Her eyes could focus on nothing but the vampire—and that’s what he was now. Willow could see the changes immediately—and not just the lumpies and the sharp fangs that were being traced by a roughened tongue.

“So sad. Poor fashion-challenged Will. I live in hope. Or not. Get it?” He cracked up at his less-than-funny pun and Willow felt the numbness take over, ignored the cracks at her composure as a river of tears flowed down her frozen cheeks.

“Stop it.” Xander stepped forward, horrified, yet clinging to one last hope that the change could be reversed. If only Spike would show; he could control his new little vampire recruit and make him the Jesse they all knew and loved.

“Stop it,” the evil demon mimicked before automatically flinching at Buffy’s authoritative step forward.

“I’m only letting your ass remain undusty until Spike gets here. If he can’t improve your manners for you, it’s bye-bye cruel world. Capische?” Despite the tough words, Buffy knew he could hear her heart beating faster, could, perhaps, smell her fear as she bluffed her way through this first conversation with the evil in her basement. If only her mom could see her now, she’d be certified crazy with her ass back in a pretty white cell faster than you could scream ‘vampire’.

“Yeah, should probably do something about that. Daddy Spike is kinda—all tied up? Well, you know what it’s like when the evil enemy vampnaps you and tortures you for days? Ah, guess you don’t. My bad,” Jesse mocked coldly, his tone betraying his lack of interest in the real fate of his sire.

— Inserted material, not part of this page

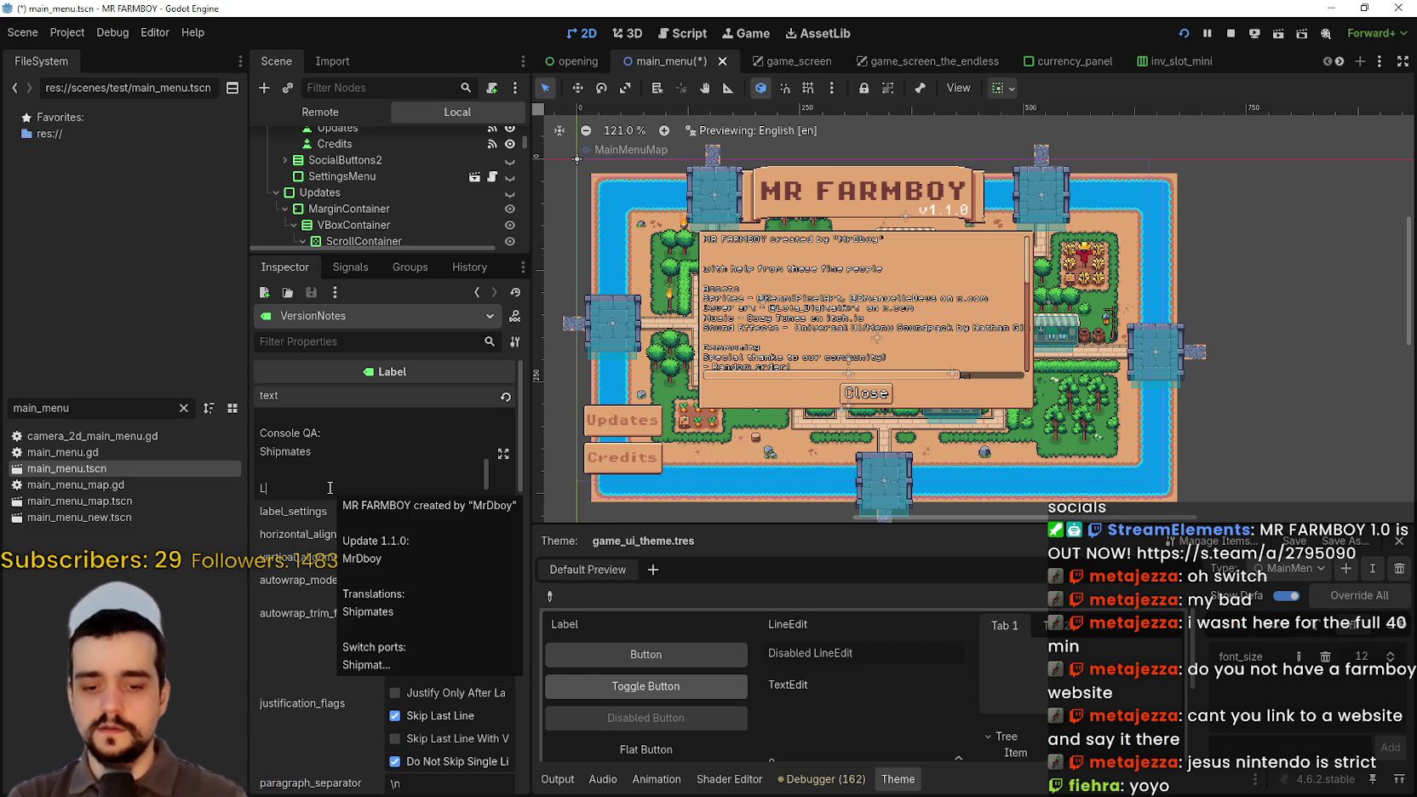
pyautogui.write('inks:')
pyautogui.press('Return')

Pure cold horror raced through Buffy’s nervous system at his implication and she felt the loss of control in several parts of her body. Bile rose in her throat, disgust at her own naïve ignorance barely allowed her to continue standing and she at last faced the reason why Spike had disappeared and not returned.

“H-how do you know? How can you know where he is?” Her tone held as much disbelief as she could muster, despite the building sense of terror that it made too much sense and Spike—even if scared of her reaction—wasn’t such a coward that he wouldn’t face this mistake. And one hard look at Jesse and his almost dripping fangs told her it was absolutely a mistake.

“I can feel it,” he said confidently. “In here,” he said with a grin as he tapped his head, and then continued with a jerk of his hips and a defined bulge in his jeans. “And most definitely here. He’s thinking of you, little pretty. He wants to fuck you raw.”

Willow gasped and Buffy vaguely heard Xander’s shocked placating ‘that’s so not nice, man’ before she could control the urge she had to step forward and rip his foul head off.

“Do you know how to find him?” she ground out, a burgeoning hatred developing in her heart, and yet a hesitant belief that maybe it wouldn’t be too late. Hoping, but not quite believing, that with Spike, this vampire could redeem himself.

She watched as Jesse tipped his head to the side, her stomach clenching in revulsion that he’d emulated one of Spike’s signature characteristics, and saw his contemplative nod.

“Think so. He’s kinda been calling for me for the past few hours at least. Sending some pretty interesting daydreams, too. Hey Buffy, how do you look with fang marks and cum dripping from your—”

Xander beat her to the punch; she was too weakened by the need to empty everything she’d ever eaten onto the floor.

“Y-you’re disgusting,” Willow sobbed at the boy she’d spent years growing up with, sharing sandpits and sandwiches, and then in a show of strength all of them were unaware of, grabbed Buffy’s arm and tugged her to the stairs.

The demoralised slayer stumbled her way upward to sanity and collapsed against the kitchen island, feeling the return of her strength only when she could finally push her lungs into accepting air.

Xander stood silent as he shut the basement door and watched his friends—these girls. And he offered silent penance for his selfish mistake.